Entschädigung des Vermieters bei verspäteter Rückgabe

Hier ein kurzes aber prägnantes Urteil zu §§ 546a, 556d BGB, kommentiert von Amin El Gendi, Rechtsanwalt aus Neuss. Wurde ein Wohnraummietvertrag wirksam gekündigt, der Mieter bleibt aber dennoch in der Wohnung, ist der Anwendungsbereich von § 546a BGB eröffnet. Wie so oft liest sich die entsprechende Norm, wie eine Selbstverständlichkeit:

§ 546a Entschädigung des Vermieters bei verspäteter Rückgabe:

„(1) Gibt der Mieter die Mietsache nach Beendigung des Mietverhältnisses nicht zurück, so kann der
Vermieter für die Dauer der Vorenthaltung als Entschädigung die vereinbarte Miete oder die Miete
verlangen, die für vergleichbare Sachen ortsüblich ist.“

 

Möchte aber ein Vermieter seinen Anspruch geltend machen, bleibt offen, wie vorzugehen ist. Insbesondere ist fraglich, welche Anforderungen an die Darlegungs- und Beweislast gestellt
werden. In dem vorliegenden Fall hat der klagende Vermieter vorgetragen, dass sich die ortsübliche Miete für eine vergleichbare Wohnung aus dem Mietspiegel ergibt. Dieser sieht für eine in Lage, Größe und Ausstattung vergleichbare Wohnung eine Spanne von 4,83 EUR bis 10,00 EUR vor.
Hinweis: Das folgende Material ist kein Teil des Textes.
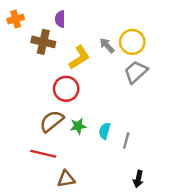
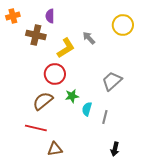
yellow circle: (132, 42) -> (123, 25), moved
gray trapezoid: (136, 72) -> (112, 81), moved
green star: (78, 126) -> (72, 96), moved

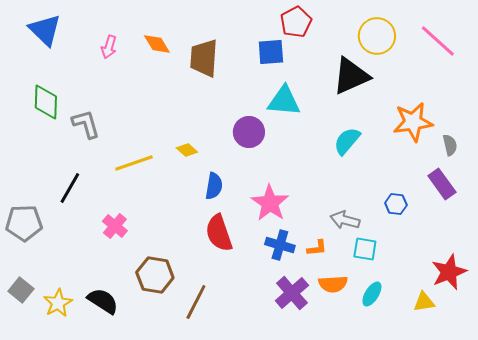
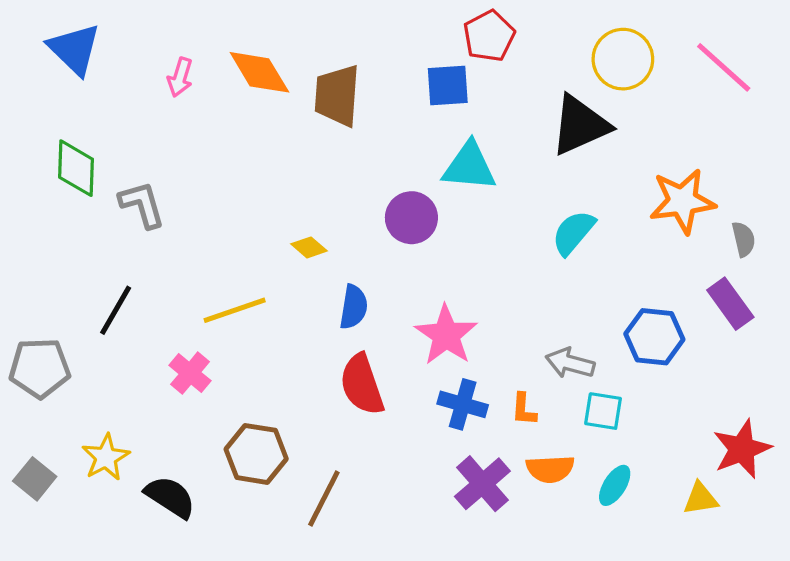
orange diamond: (157, 44) -> (259, 72), size x1.4
yellow line: (134, 163) -> (235, 310), moved
blue hexagon: (396, 204) -> (654, 337), size x1.6
orange L-shape: (317, 248) -> (524, 409), turned 100
yellow star: (58, 303) -> (106, 457), moved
Der Vermieter hat 8,50 EUR als angemessen empfunden und diesen Betrag als Grundlage für seinen Zahlungsantrag festgelegt, was in der Höhe vollständig vom Amtsgericht bestätigt wurde. Danach reicht es für den klagenden Vermieter aus, sich auf die wesentlichen Inhalte des Mietspiegels zu berufen und entsprechende Merkmale zu der nicht herausgegebenen Wohnung vorzutragen. Ist der Mieter der Ansicht, dass ein niedrigerer Betrag anzusetzen ist, obliegt ihm wiederum die entsprechende Darlegungslast. Erst für den Fall, dass diese Darlegungen erheblich sind, muss der Vermieter seinen Vortrag unter Beweis stellen.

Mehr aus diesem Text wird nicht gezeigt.